External communication refers to the way you will deal with the media regarding the incident. If the disruption is severe enough, you should release a statement explaining the nature of the incident, what has been affected and how you are responding.

In extreme cases, you might also be obliged to give interviews, in which case you should decide who will represent your organisation and what your strategy will be.

6. Stakeholders

You will be required to contact stakeholders as soon as possible following a disruption, so your BCP should contain their contact details for easy reference.

7. Document owner, approver and change history

The business continuity manager is the owner of the BCP and is responsible for ensuring that the procedure is reviewed and tested regularly.

8. Change management

Once the plan is finalised, it should be published in hard copy and as a digital file, and be made accessible to all members of staff.

Every time changes are made to the BCP, you must ensure that the digital and hard-copy forms are updated.

The importance of testing your business continuity plan

The only way to be sure that your plan works is by testing (or ‘validating’) it. How often you test the plan is up to you, but we recommend doing it at least twice a year or whenever there are substantial changes to your organisation.

There are three types of test that you can conduct:

The first are table-top exercises. This is essentially a read-through of the plan. Senior employees and those with BCP responsibilities should go through the plan together, looking for gaps and ensuring that all business units are represented.

Alternatively, you might choose to conduct a structured walkthrough. This is like a rehearsal, with each team member role-playing their responsibilities according to specified disruptions.

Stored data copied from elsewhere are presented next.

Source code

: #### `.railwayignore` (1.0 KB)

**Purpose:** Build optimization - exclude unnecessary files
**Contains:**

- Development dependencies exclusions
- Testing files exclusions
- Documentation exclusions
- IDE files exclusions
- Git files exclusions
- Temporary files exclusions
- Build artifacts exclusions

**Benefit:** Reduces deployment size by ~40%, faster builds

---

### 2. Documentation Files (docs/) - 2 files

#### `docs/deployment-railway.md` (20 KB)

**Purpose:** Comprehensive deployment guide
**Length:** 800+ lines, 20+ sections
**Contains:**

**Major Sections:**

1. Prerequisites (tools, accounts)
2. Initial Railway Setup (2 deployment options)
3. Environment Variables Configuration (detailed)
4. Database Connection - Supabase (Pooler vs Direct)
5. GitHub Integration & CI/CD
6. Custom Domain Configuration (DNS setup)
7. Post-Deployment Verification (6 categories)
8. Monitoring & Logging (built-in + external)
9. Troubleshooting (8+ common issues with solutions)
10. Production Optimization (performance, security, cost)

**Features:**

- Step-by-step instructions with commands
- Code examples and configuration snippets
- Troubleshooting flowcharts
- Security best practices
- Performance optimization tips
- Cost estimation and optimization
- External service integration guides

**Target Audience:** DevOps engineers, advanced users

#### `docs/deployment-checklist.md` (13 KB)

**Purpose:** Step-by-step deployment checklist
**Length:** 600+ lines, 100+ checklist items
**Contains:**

The objective is to familiarise employees with their responsibilities and to make sure the plan works as intended.

You might choose to simulate the process across the entire organisation, but it can obviously be difficult to make everyone available at the same time, particularly given that the walkthrough will probably have to occur outside of office hours.

As such, you might choose to split the walkthrough across the week, with one or two departments playing out a disaster at a time.

Finally, you might conduct a disaster simulation test, which is essentially a dress rehearsal. ou create a test environment that simulates an actual disaster across the entire organisation and then put the plan into action.

Unlike other types of test, you aren’t looking for gaps as you go. Instead, you should see the plan through to its conclusion, so you know exactly what the consequences of your actions (or lack thereof) are.

Only after you’ve seen the plan through to the end should you review your actions and look for ways to improve.